(Material provided begins)
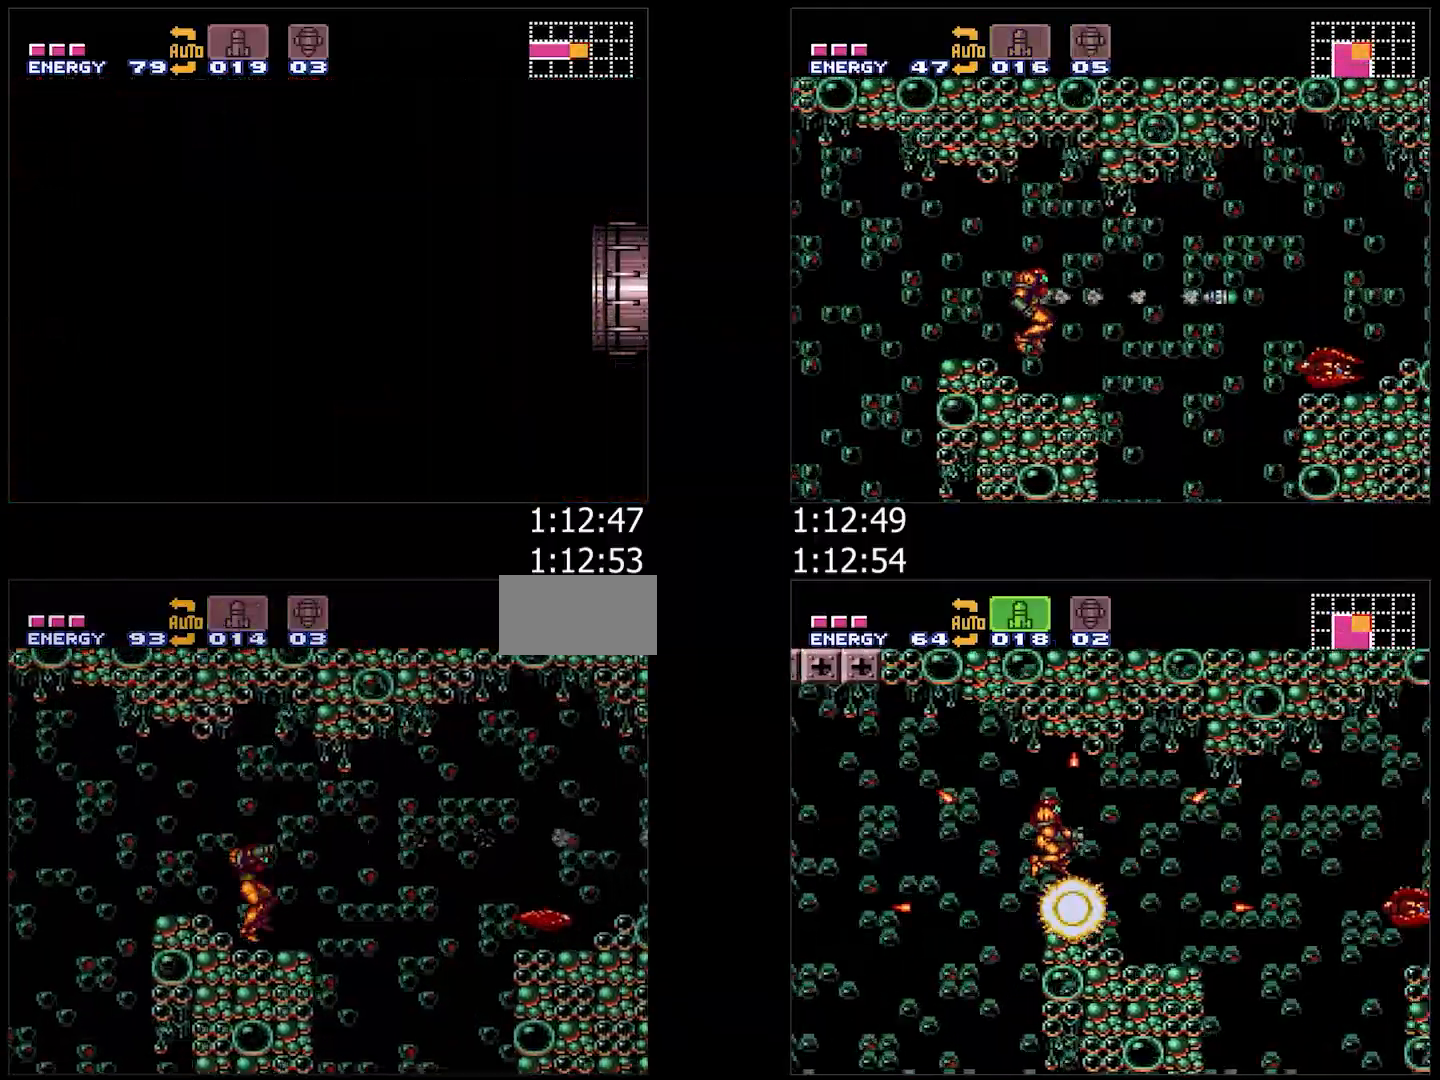
{"buttons": ["A", "B", "DPAD_RIGHT"], "events": [[17, "Y", "down"], [50, "SELECT", "up"], [100, "Y", "up"], [117, "A", "down"], [150, "DPAD_RIGHT", "down"], [367, "B", "down"]]}
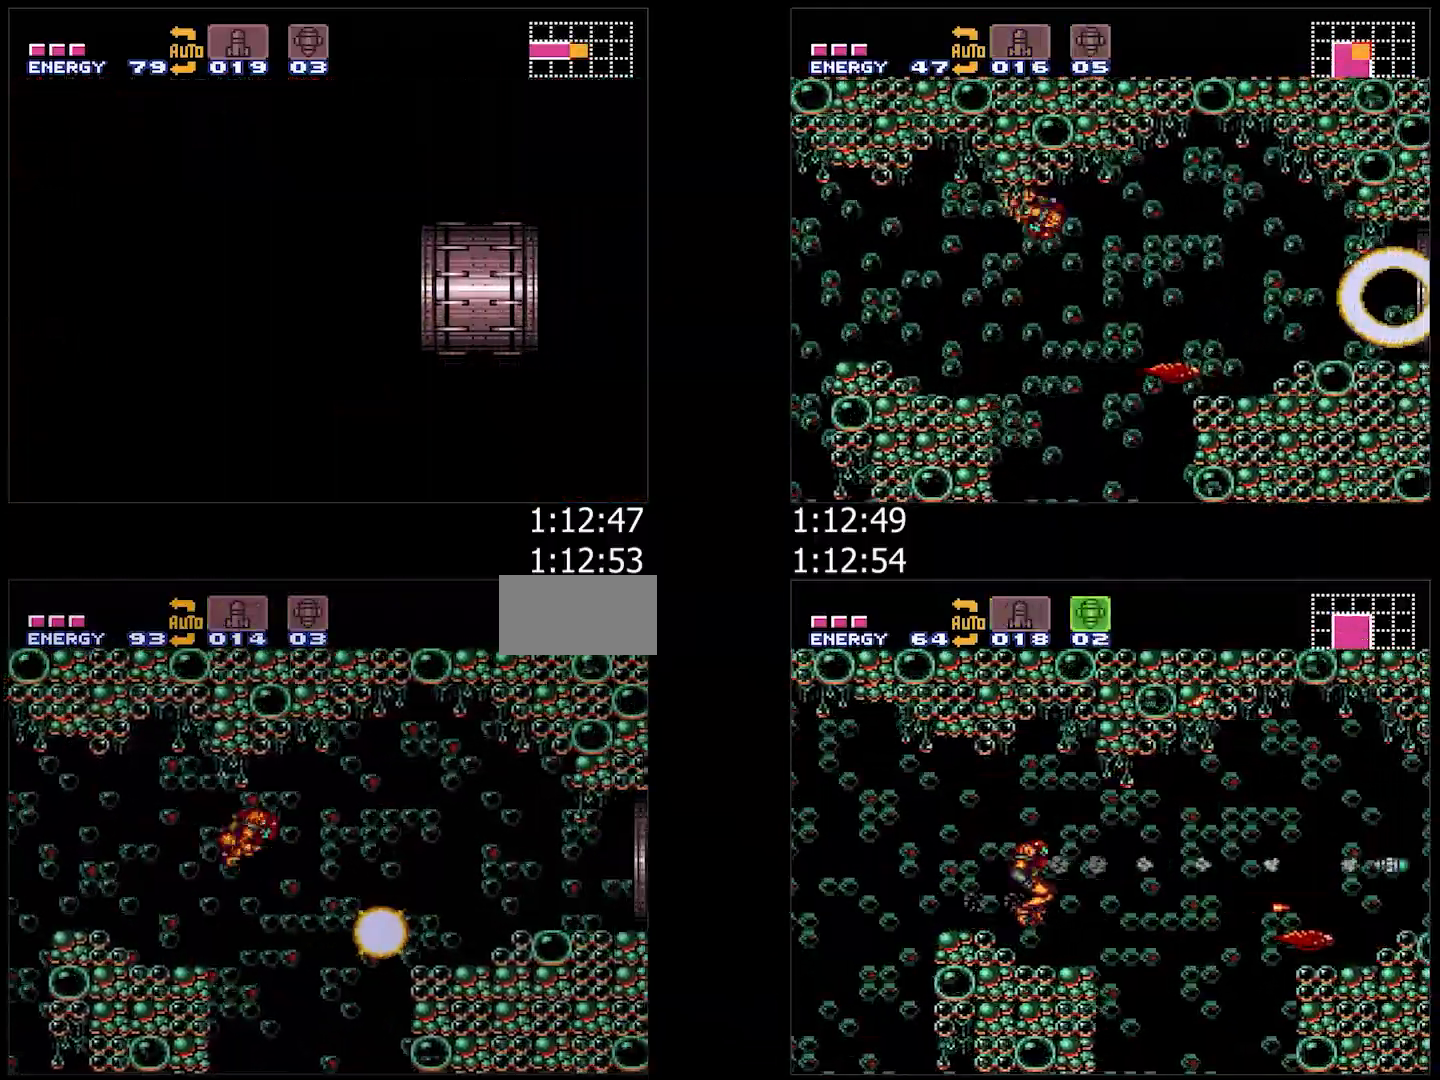
{"buttons": ["A", "L1", "DPAD_RIGHT"], "events": [[17, "B", "up"], [417, "L1", "down"]]}
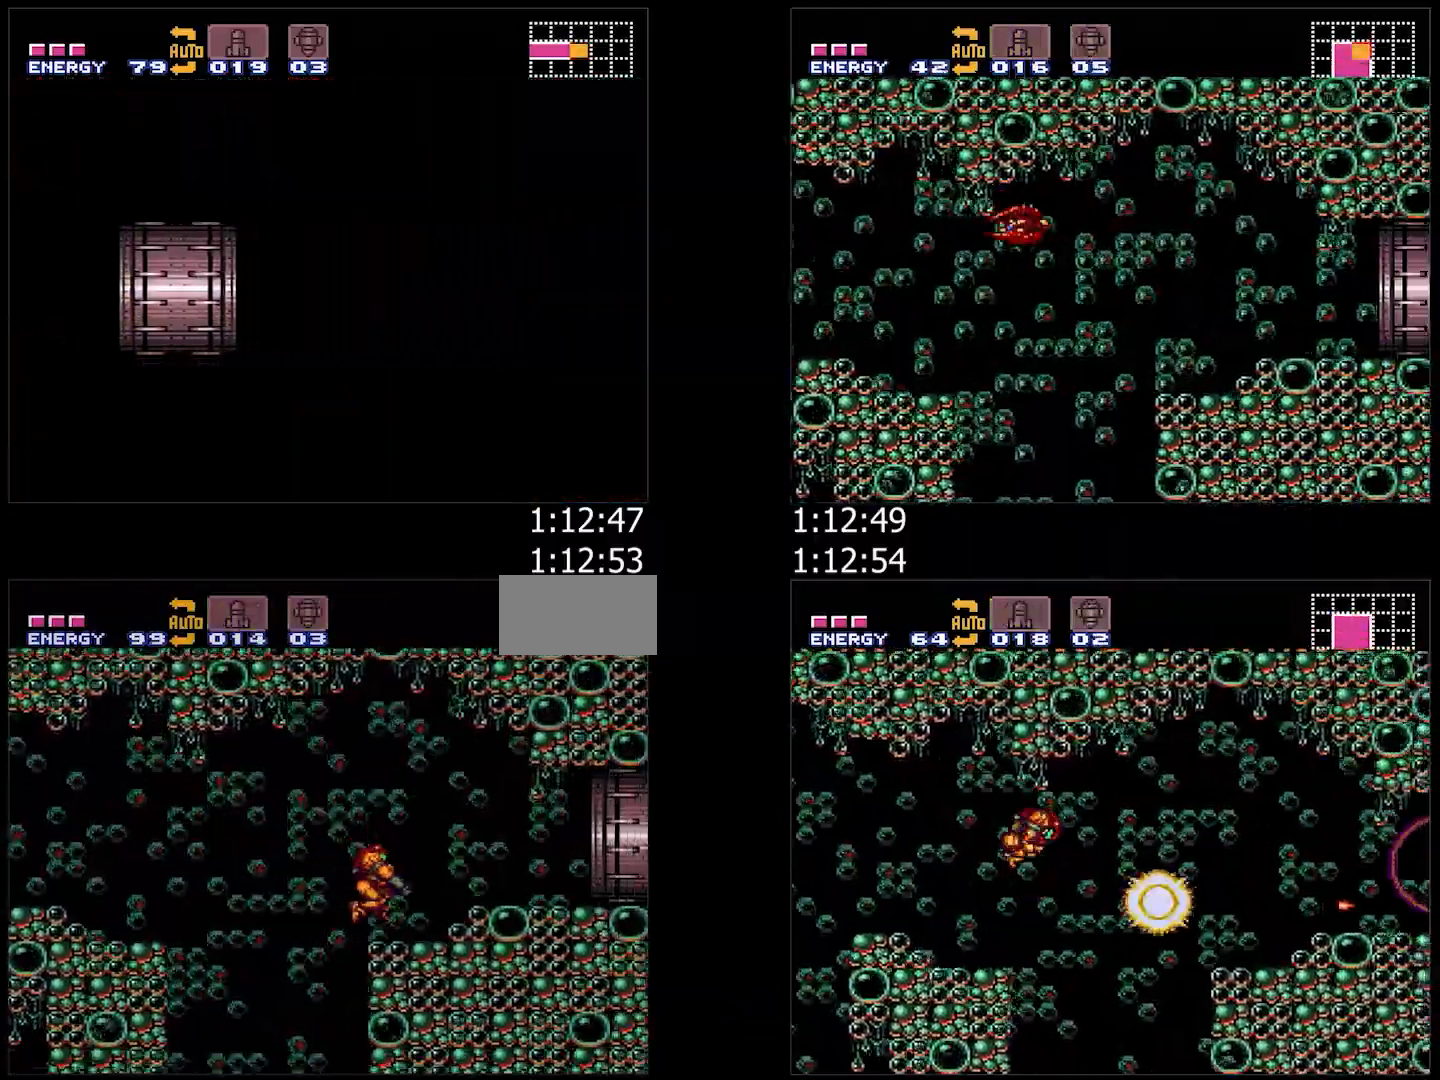
{"buttons": ["A", "DPAD_UP", "DPAD_RIGHT"], "events": [[50, "L1", "up"], [133, "B", "down"], [200, "B", "up"], [467, "DPAD_UP", "down"]]}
(Material provided ends)
● **Assignment**:
Give back each line above verbatim, dropping every picture.

● **Answer below**:
{"buttons": ["A", "B", "DPAD_RIGHT"], "events": [[17, "Y", "down"], [50, "SELECT", "up"], [100, "Y", "up"], [117, "A", "down"], [150, "DPAD_RIGHT", "down"], [367, "B", "down"]]}
{"buttons": ["A", "L1", "DPAD_RIGHT"], "events": [[17, "B", "up"], [417, "L1", "down"]]}
{"buttons": ["A", "DPAD_UP", "DPAD_RIGHT"], "events": [[50, "L1", "up"], [133, "B", "down"], [200, "B", "up"], [467, "DPAD_UP", "down"]]}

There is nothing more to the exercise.